J.T. Daniels is another QB who has used the transfer portal on more than one occasion. A superstar QB at Mater Dei in California and top over-all recruit, committed to USC. He became the starter as a freshman in 2018, and again as a sophomore. But after tearing his ACL in the opener of his second season with the Trojans, Kedon Slovis took over as the starter and Daniels entered the transfer portal in April of 2020. He stayed in the portal for roughly six weeks before he got the call from Georgia where he became the starter for the final four games of 2020. Daniels also won the job for 2021 but suffered an oblique injury vs. Clemson that caused him to sit out the UAB game. He returned for two more starts, but was replaced by Stetson Bennett during the Vanderbilt game who kept the job and led the 'Dawgs to a national title. Daniels entered the transfer portal a second time in February and was expected to wind up at LSU or Auburn or North Carolina or Oklahoma or Notre Dame, but he sat in the portal for over two months before committing to West Virginia in April.

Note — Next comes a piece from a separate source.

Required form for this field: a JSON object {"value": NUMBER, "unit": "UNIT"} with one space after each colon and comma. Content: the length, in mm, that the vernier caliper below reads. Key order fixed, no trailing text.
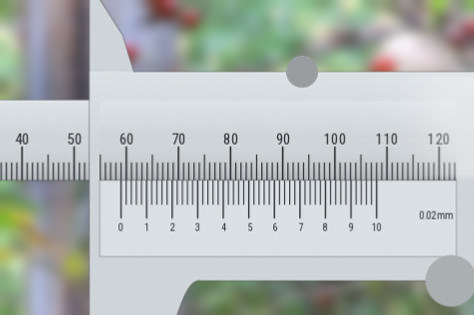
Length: {"value": 59.0, "unit": "mm"}
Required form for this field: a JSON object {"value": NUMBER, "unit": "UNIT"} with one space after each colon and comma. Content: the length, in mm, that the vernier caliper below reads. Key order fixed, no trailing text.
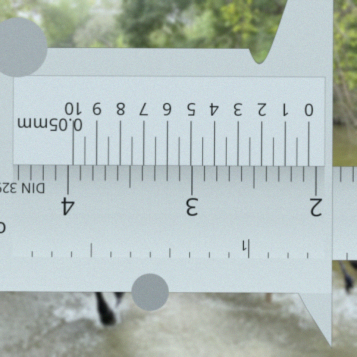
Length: {"value": 20.6, "unit": "mm"}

By the way, the aforementioned Slovis is now at Pitt because the hiring of Lincoln Riley at USC led to his Oklahoma QB Caleb Williams following Riley to the west coast.

All of these developments point to another big question. How is NIL revenue going to help players when fans will be reluctant to buy their stuff because too many are coming and going so quickly that no allegiance is ever developed?

It's a quandary - one the NCAA needs to address sooner rather than later.